Chad Elliott & the Redemptions

Rest Heavy

Rest Heavy, the newest release from Iowa native Chad Elliott, opens with an arpeggiated piano riff and cymbal crash before launching into a leaned-back, eyes-closed, soulful-howl gospel-blues tune of which Sam Cooke would have approved. The title track perfectly sets the stage for the songs to follow, which cover serious ground in terms of genres and tonal focuses. Fortunately, Elliott easily chameleons his voice to match the tone, style and nuanced emotional inflections that each song style demands.

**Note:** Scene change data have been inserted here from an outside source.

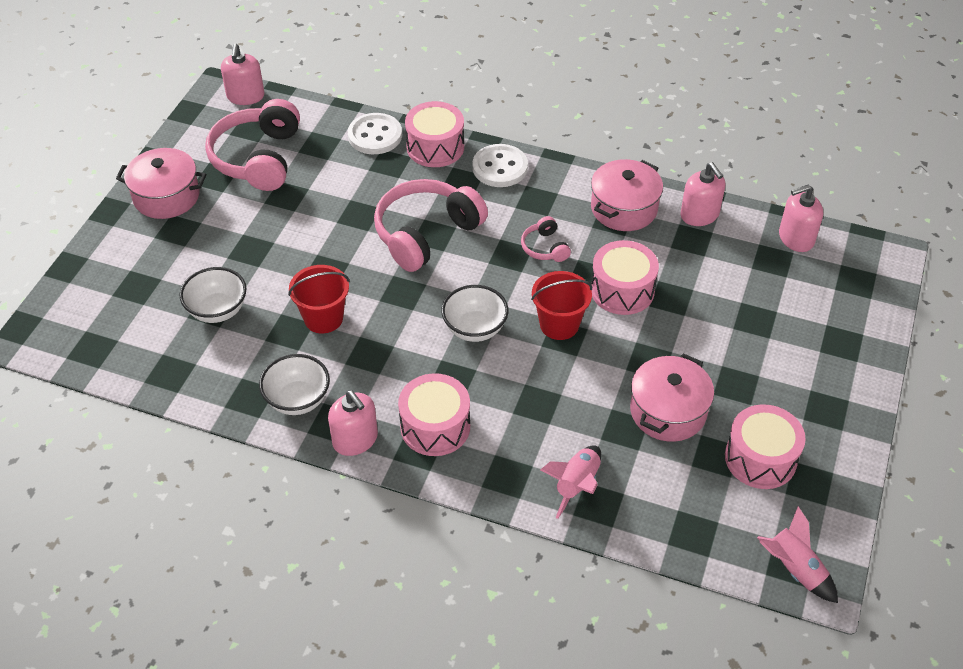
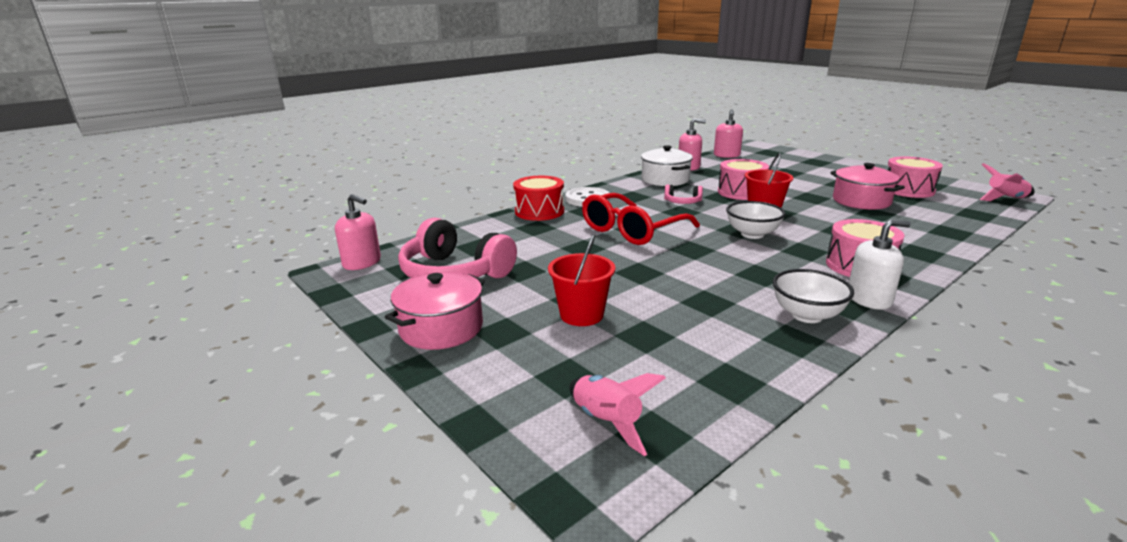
camera: 60 degrees left, 25 degrees down
white bowl [180,267,246,323] -> none
red bucket [288,265,350,333] -> red bucket moved to [548,234,615,326]
pink soap dispenser [328,390,378,456] -> white soap dispenser [849,219,911,310]
white button [348,113,402,154] -> none
pink headphones [374,179,488,272] -> red glasses [582,193,700,245]
pink drum [405,101,464,167] -> red drum [513,176,564,221]
pink rocket [540,445,601,519] -> pink rocket moved to [570,373,666,456]
pink pot [591,159,663,231] -> white pot [641,145,693,186]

As he croon-wails his way through tracks that range from hardscrabble stories and ain’t-life-like-that tunes to songs of somber reflection, his constellation of influences is clear, with stylized moments and melodic arrangements that evoke the likes of Tom Waits, Eric Clapton, Bruce Springsteen and Doc Watson.

While the album has many standout moments, the standoutiest is the fourth track, “Shining Stars.” The musicianship is on point throughout the entire album, but the vocal and instrumental arrangements on this track are the most restrained and nuanced, with a moody, country, Telecaster-guitar backing that creates an anthemic feeling and blends perfectly with Elliott’s somber phrasings. The ponderous, calm consideration that comes from staring at a night sky is captured in a remarkable and subtly powerful way, and you will find yourself easily singing the song’s hook, “Shining stars burn deep in the night,” long after the album is done playing.

As a whole, Rest Heavy is a high-energy, dynamic work. One of the best parts about listening to the album is the clear sense you get that Elliott is having the time of his life playing and recording these songs. Considering that these tracks were laid down at the legendary Sun Studio in Memphis, Tennessee, it’s not hard to understand why. Still, hearing the joy in an artist’s voice from the pure pleasure of making music makes that music that much more enjoyable. Rest Heavy is available Aug. 10: Check it out.